Cost and Performance Analysis¶
Infrastructure cost comparison:
Traditional self-hosted approach: - Cloud compute: $100-200/month for always-on server - Database egress: $20-50/month for data transfer - Monitoring/logging: $30-50/month - Total: $150-300/month per application
Snowflake-native approach: - Streamlit in Snowflake: Included in Snowflake contract - Compute: Billed per-second on existing warehouse when app is used - Storage: Negligible (just application code) - Typical cost: $10-30/month based on actual usage
Performance characteristics:
Query performance in Streamlit in Snowflake matches direct Snowflake query performance. The 4,625-position test query executes in under 1 second on an XSMALL warehouse.
Performance consideration: Running Streamlit apps directly from Git-integrated stages can introduce minor latency (50-200ms) compared to regular Snowflake stages due to branch management overhead. For production applications with strict performance SLAs, consider copying code from the Git stage to a regular stage after validation.
Developer productivity impact: The local development workflow provides instant feedback during development. Changes can be tested locally in seconds rather than waiting for deployment pipelines. This significantly accelerates debugging and iteration cycles.
Implementation Lessons Learned¶
Column name case sensitivity: Snowflake's identifier handling is nuanced.

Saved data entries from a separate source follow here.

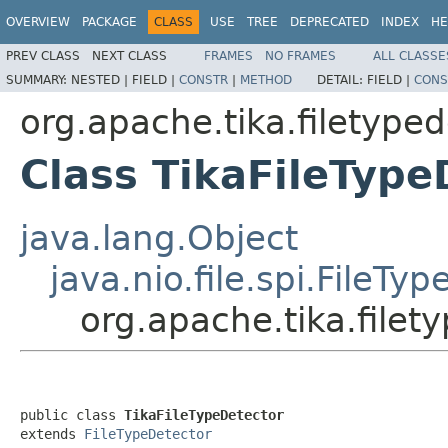
OVERVIEW
PACKAGE
CLASS
USE
TREE
DEPRECATED
INDEX
HE
PREV CLASS
NEXT CLASS
FRAMES
NO FRAMES
ALL CLASSE
SUMMARY:
NESTED |
FIELD |
CONSTR
|
METHOD
DETAIL:
FIELD |
CONS
org.apache.tika.filetype
Class TikaFileType
java.lang.Object
java.nio.file.spi.FileTy
org.apache.tika.filet
public class 
TikaFileTypeDetector
extends 
FileTypeDetector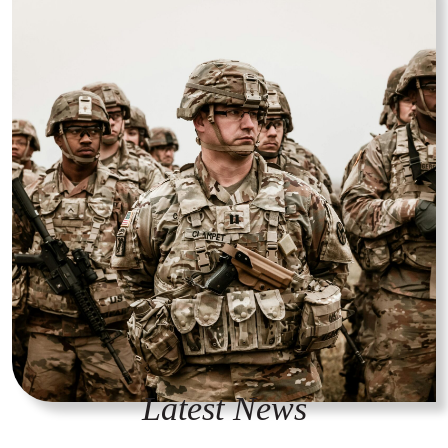
Latest News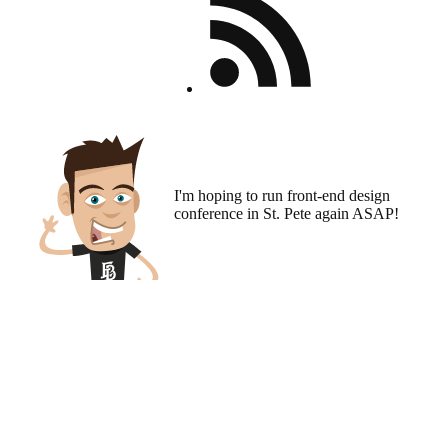
I'm hoping to run
front-end design
conference
in St. Pete again ASAP!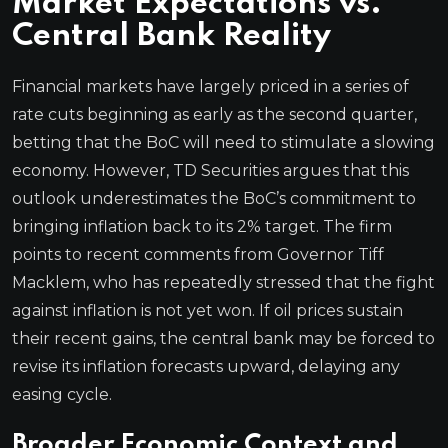
Market Expectations vs.
Central Bank Reality
Financial markets have largely priced in a series of
rate cuts beginning as early as the second quarter,
betting that the BoC will need to stimulate a slowing
economy. However, TD Securities argues that this
outlook underestimates the BoC’s commitment to
bringing inflation back to its 2% target. The firm
points to recent comments from Governor Tiff
Macklem, who has repeatedly stressed that the fight
against inflation is not yet won. If oil prices sustain
their recent gains, the central bank may be forced to
revise its inflation forecasts upward, delaying any
easing cycle.
Broader Economic Context and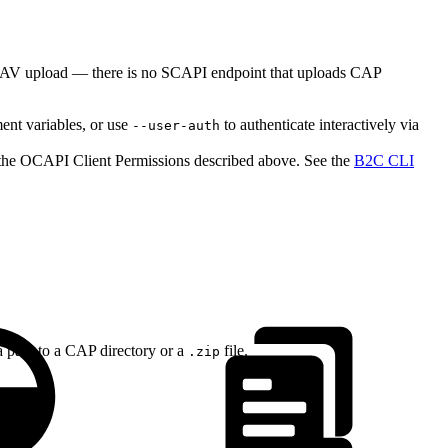
ebDAV upload — there is no SCAPI endpoint that uploads CAP
nt variables, or use
to authenticate interactively via
--user-auth
o the OCAPI Client Permissions described above. See the
B2C CLI
 a path to a CAP directory or a
file.
.zip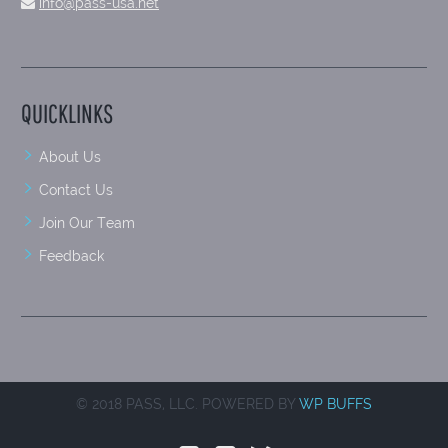
info@pass-usa.net
QUICKLINKS
About Us
Contact Us
Join Our Team
Feedback
© 2018 PASS, LLC. POWERED BY
WP BUFFS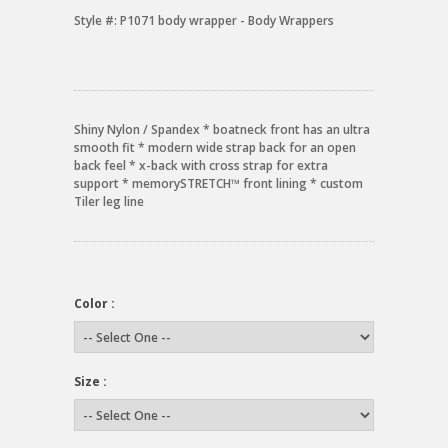
Style #:
P1071 body wrapper - Body Wrappers
Shiny Nylon / Spandex * boatneck front has an ultra
smooth fit * modern wide strap back for an open
back feel * x-back with cross strap for extra
support * memorySTRETCH™ front lining * custom
Tiler leg line
Color :
Size :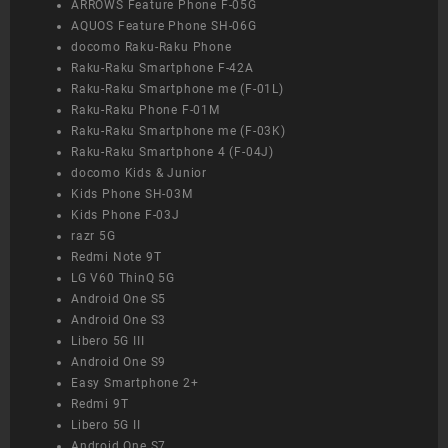
ARROWS Feature Phone F-05G
AQUOS Feature Phone SH-06G
docomo Raku-Raku Phone
Raku-Raku Smartphone F-42A
Raku-Raku Smartphone me (F-01L)
Raku-Raku Phone F-01M
Raku-Raku Smartphone me (F-03K)
Raku-Raku Smartphone 4 (F-04J)
docomo Kids & Junior
Kids Phone SH-03M
Kids Phone F-03J
razr 5G
Redmi Note 9T
LG V60 ThinQ 5G
Android One S5
Android One S3
Libero 5G III
Android One S9
Easy Smartphone 2+
Redmi 9T
Libero 5G II
Android One S7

Unquoted identifiers are converted to uppercase (SYMBOL), but tables migrated from PostgreSQL often use quoted lowercase identifiers ("symbol"). Queries must match the original case when using quoted identifiers. The test script revealed actual column names before implementation, avoiding query failures in production.

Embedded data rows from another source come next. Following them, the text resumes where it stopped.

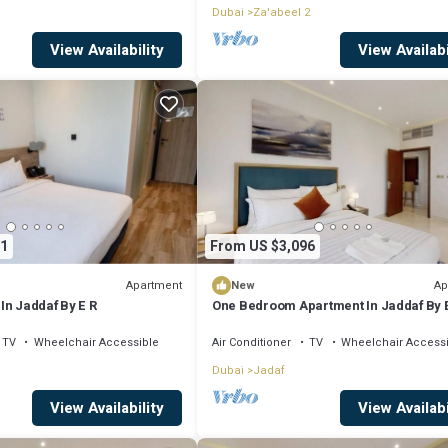
Dubai
Za'abeel 2
View Availability
View Availabi
1
From US $3,096
Apartment
Ap
New
In Jaddaf By E R
One Bedroom Apartment In Jaddaf By 
TV
Wheelchair Accessible
Air Conditioner
TV
Wheelchair Access
Dubai
Jadaf
View Availability
View Availabi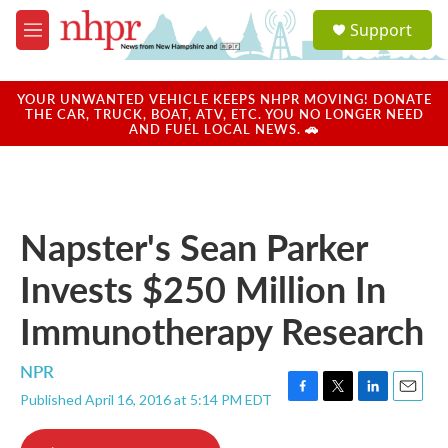
Skip to main content
S
Support
e
M
a
e
r
n
c
u
YOUR UNWANTED VEHICLE KEEPS NHPR MOVING! DONATE
h
THE CAR, TRUCK, BOAT, ATV, ETC. YOU NO LONGER NEED
AND FUEL LOCAL NEWS. 🚗
u
e
r
y
Napster's Sean Parker
Invests $250 Million In
Immunotherapy Research
NPR
Published April 16, 2016 at 5:14 PM EDT
F
T
L
E
a
w
i
m
c
i
n
a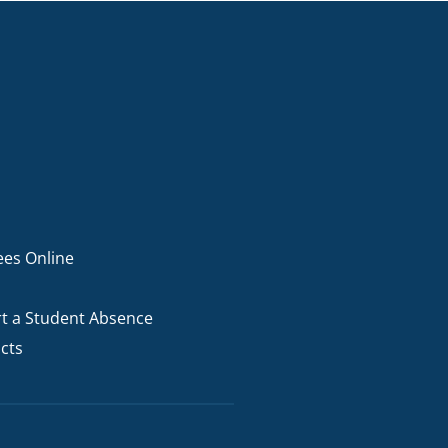
ees Online
t a Student Absence
cts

Authentication approach evolution: Initial implementation used password authentication, which failed when multi-factor authentication was enabled on the Snowflake account. Key-pair authentication resolved this while maintaining security compliance. The lesson: design for MFA requirements from the start in financial services environments.

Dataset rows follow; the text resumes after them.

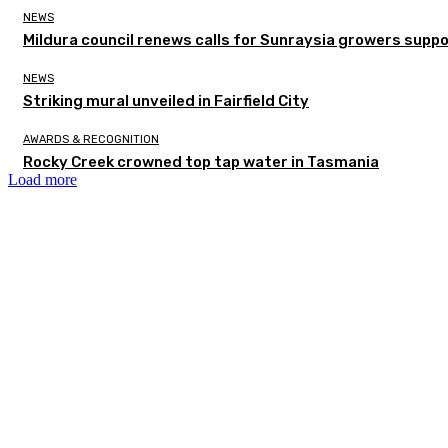
NEWS
Mildura council renews calls for Sunraysia growers supp
NEWS
Striking mural unveiled in Fairfield City
AWARDS & RECOGNITION
Rocky Creek crowned top tap water in Tasmania
Load more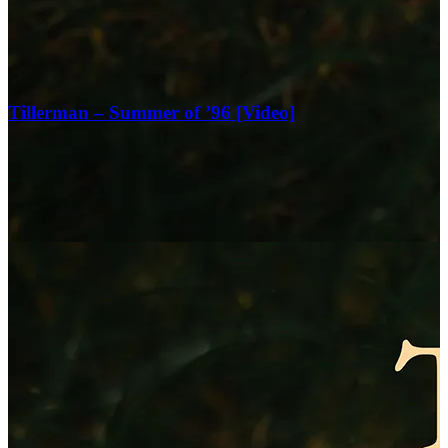
Tillerman – Summer of ’96 [Video]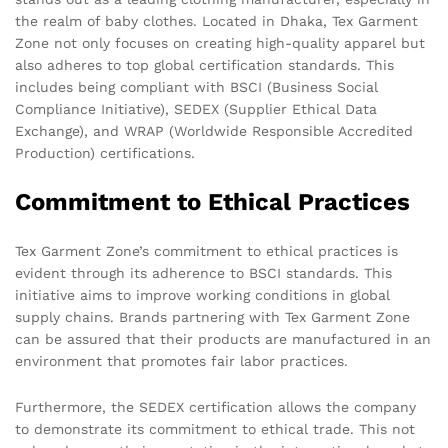
the realm of baby clothes. Located in Dhaka, Tex Garment
Zone not only focuses on creating high-quality apparel but
also adheres to top global certification standards. This
includes being compliant with BSCI (Business Social
Compliance Initiative), SEDEX (Supplier Ethical Data
Exchange), and WRAP (Worldwide Responsible Accredited
Production) certifications.
Commitment to Ethical Practices
Tex Garment Zone’s commitment to ethical practices is
evident through its adherence to BSCI standards. This
initiative aims to improve working conditions in global
supply chains. Brands partnering with Tex Garment Zone
can be assured that their products are manufactured in an
environment that promotes fair labor practices.
Furthermore, the SEDEX certification allows the company
to demonstrate its commitment to ethical trade. This not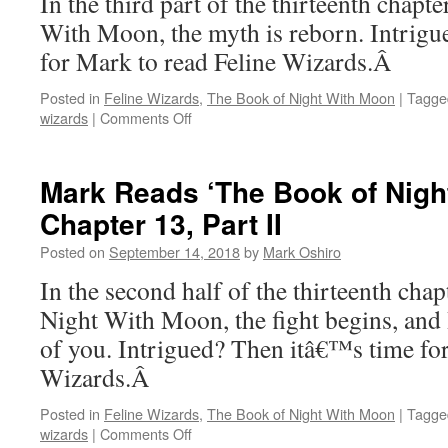
In the third part of the thirteenth chap
Chapter
With Moon, the myth is reborn. Intrig
14
for Mark to read Feline Wizards.Â
Posted in
Feline Wizards
,
The Book of Night With Moon
|
Tagge
on
wizards
|
Comments Off
Mark
Reads
‘The
Mark Reads ‘The Book of Nigh
Book
Chapter 13, Part II
of
Night
Posted on
September 14, 2018
by
Mark Oshiro
With
Moon’:
In the second half of the thirteenth cha
Chapter
Night With Moon, the fight begins, and 
13,
Part
of you. Intrigued? Then itâ€™s time for
III
Wizards.Â
Posted in
Feline Wizards
,
The Book of Night With Moon
|
Tagge
on
wizards
|
Comments Off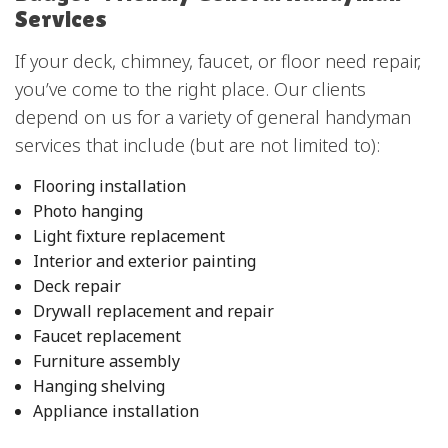
Services
If your deck, chimney, faucet, or floor need repair,
you’ve come to the right place. Our clients
depend on us for a variety of general handyman
services that include (but are not limited to):
Flooring installation
Photo hanging
Light fixture replacement
Interior and exterior painting
Deck repair
Drywall replacement and repair
Faucet replacement
Furniture assembly
Hanging shelving
Appliance installation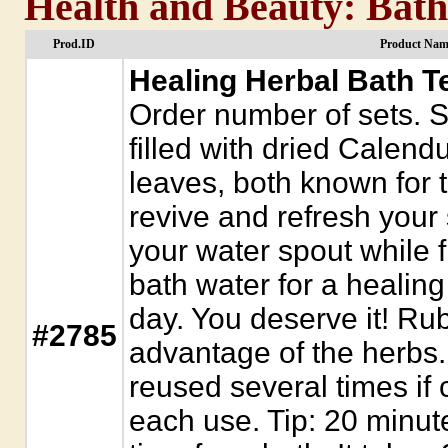
Health and Beauty: Bath 
Prod.ID
Product Nam
Healing Herbal Bath Te
Order number of sets. S
filled with dried Calen
leaves, both known for t
revive and refresh your
your water spout while fi
bath water for a healing
day. You deserve it! Rub
#2785
advantage of the herbs
reused several times if 
each use. Tip: 20 minute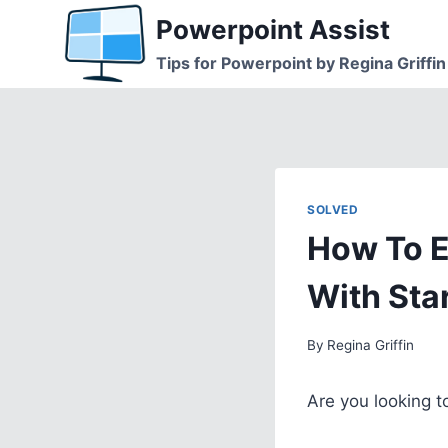
Skip
Powerpoint Assist
to
Tips for Powerpoint by Regina Griffin
content
SOLVED
How To E
With Sta
By
Regina Griffin
Are you looking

Environment variable loading: Streamlit doesn't automatically load .env files when started. The run_app.sh wrapper script explicitly exports environment variables before launching Streamlit, ensuring local development credentials are available. This is a common source of "connection failed" errors when developers run streamlit run app.py directly.
Git integration limitations: Snowflake's Git integration doesn't support automatic polling for changes. The manual Pull workflow is the intended design. Organizations requiring fully automated deployments should investigate GitHub Actions workflows that call Snowflake APIs to trigger pulls programmatically.
Conclusion¶
Financial services firms can achieve both security and development velocity by deploying Streamlit applications inside Snowflake's security boundary. The Git-integrated workflow maintains GitHub as the source of truth while ensuring sensitive data never leaves the database platform.
Key implementation insights:
- Environment-aware connection patterns enable seamless local development and production deployment
- Key-pair authentication satisfies MFA requirements common in financial services
- Manual pull workflows provide necessary change control gates for production systems
- Cost savings of 70-85% compared to self-hosted alternatives
The HelloSnowflake implementation demonstrates this pattern with real position data, providing a production-ready template for similar financial data visualization requirements.
For development teams building internal analytics tools, this approach eliminates infrastructure management burden while satisfying security and compliance requirements—a rare combination in financial services technology.